Collected data
┌────────

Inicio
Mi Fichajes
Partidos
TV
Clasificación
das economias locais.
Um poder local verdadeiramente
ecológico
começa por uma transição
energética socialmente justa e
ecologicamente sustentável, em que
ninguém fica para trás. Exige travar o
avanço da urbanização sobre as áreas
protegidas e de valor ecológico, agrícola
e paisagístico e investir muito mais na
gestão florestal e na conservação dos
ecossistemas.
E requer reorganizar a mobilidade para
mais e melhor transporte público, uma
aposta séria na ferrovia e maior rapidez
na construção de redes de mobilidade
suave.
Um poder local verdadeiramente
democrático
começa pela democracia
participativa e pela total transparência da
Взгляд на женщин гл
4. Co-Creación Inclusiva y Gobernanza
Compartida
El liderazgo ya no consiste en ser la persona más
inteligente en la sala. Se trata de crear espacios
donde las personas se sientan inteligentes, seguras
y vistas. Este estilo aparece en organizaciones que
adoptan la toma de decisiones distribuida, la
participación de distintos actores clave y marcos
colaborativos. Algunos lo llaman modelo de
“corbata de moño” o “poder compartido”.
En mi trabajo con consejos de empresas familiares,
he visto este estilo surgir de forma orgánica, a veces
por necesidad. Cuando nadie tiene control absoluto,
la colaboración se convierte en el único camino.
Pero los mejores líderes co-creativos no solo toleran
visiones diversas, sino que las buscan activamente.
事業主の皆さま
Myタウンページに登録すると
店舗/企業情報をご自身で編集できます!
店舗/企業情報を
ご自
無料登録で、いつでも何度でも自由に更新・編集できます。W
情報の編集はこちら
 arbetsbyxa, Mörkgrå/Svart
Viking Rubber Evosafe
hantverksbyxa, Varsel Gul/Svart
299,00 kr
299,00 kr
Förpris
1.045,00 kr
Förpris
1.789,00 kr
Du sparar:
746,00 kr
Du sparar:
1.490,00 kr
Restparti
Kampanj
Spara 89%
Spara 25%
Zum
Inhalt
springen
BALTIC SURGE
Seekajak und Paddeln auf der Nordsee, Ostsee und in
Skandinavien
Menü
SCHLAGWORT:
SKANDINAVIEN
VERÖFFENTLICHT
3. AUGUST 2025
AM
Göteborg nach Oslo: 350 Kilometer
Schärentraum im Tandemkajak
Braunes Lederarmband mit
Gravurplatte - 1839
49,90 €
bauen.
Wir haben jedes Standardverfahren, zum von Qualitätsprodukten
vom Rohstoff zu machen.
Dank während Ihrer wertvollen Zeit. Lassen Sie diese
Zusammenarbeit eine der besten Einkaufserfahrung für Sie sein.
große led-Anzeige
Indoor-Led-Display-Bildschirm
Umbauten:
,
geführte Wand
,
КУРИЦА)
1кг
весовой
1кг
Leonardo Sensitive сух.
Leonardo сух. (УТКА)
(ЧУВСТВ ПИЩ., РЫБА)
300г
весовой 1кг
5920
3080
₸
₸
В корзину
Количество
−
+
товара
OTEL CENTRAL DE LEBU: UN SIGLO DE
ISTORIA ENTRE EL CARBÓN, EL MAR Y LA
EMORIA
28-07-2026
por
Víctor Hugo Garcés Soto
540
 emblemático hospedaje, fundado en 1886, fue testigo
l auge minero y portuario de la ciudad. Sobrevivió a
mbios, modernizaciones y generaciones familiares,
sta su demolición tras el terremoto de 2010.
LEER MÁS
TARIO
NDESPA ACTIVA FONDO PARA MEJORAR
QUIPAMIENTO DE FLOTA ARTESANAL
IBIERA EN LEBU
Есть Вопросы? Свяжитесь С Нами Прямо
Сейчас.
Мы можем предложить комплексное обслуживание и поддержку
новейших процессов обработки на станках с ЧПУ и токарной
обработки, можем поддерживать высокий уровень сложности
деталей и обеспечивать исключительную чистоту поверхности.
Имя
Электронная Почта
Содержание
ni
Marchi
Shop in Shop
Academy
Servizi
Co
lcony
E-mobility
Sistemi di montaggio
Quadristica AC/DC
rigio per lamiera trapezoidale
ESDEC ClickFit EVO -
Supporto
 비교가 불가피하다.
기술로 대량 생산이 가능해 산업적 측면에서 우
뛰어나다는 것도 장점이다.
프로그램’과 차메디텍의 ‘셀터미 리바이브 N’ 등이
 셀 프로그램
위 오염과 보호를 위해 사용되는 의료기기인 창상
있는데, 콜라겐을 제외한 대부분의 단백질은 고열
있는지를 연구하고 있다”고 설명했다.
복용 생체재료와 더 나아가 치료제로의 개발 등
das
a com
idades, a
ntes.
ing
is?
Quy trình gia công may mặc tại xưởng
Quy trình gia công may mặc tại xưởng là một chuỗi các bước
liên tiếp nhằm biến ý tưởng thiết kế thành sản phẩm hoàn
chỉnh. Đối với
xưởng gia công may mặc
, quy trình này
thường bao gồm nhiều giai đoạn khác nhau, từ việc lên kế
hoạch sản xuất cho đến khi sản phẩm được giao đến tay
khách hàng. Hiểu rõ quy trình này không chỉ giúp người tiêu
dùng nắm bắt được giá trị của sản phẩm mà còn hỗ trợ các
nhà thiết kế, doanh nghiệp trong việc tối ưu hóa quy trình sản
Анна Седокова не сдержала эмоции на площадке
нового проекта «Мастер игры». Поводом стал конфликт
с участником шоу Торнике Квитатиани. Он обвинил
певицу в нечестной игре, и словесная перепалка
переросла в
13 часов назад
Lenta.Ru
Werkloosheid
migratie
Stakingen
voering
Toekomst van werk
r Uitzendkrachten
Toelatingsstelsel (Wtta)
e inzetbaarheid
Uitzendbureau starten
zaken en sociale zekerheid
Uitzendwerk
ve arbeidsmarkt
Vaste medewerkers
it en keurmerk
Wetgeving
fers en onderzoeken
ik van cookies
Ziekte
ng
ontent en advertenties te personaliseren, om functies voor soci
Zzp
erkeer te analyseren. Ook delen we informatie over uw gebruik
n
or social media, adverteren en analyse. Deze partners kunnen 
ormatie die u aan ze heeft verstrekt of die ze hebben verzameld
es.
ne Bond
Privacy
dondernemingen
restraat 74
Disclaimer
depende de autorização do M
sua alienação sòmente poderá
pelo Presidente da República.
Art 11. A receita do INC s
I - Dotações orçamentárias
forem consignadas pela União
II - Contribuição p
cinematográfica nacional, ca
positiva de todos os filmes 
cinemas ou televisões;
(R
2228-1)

└────────

EXERCISE GOAL:
Tally the lines in the records above that hold the word "ecológico", and give only that number.

SOLUTION FOR THIS TASK:
2